BEGIN SUPPLIED MATERIAL

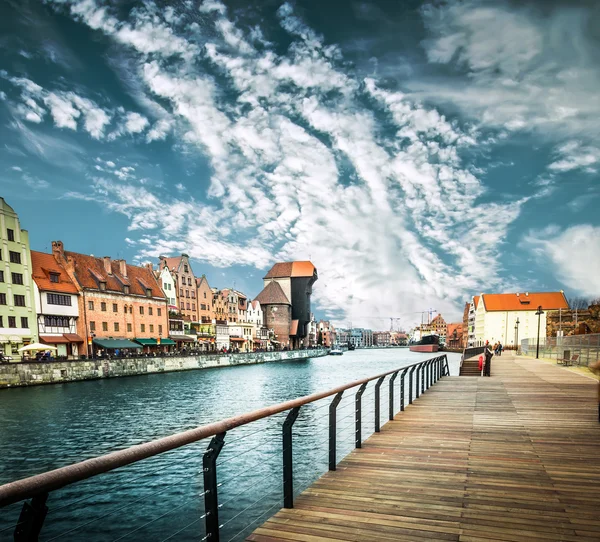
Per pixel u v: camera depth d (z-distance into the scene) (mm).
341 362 94312
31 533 2037
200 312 89812
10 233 48031
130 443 18734
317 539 4059
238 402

END SUPPLIED MATERIAL

§ WHAT IS BEING ASKED: Print every entry word for word; omit the pictures.

§ RESPONSE:
Per pixel u v: camera depth d (z-distance into the scene) (mm).
341 362 94312
31 533 2037
200 312 89812
10 233 48031
130 443 18734
317 539 4059
238 402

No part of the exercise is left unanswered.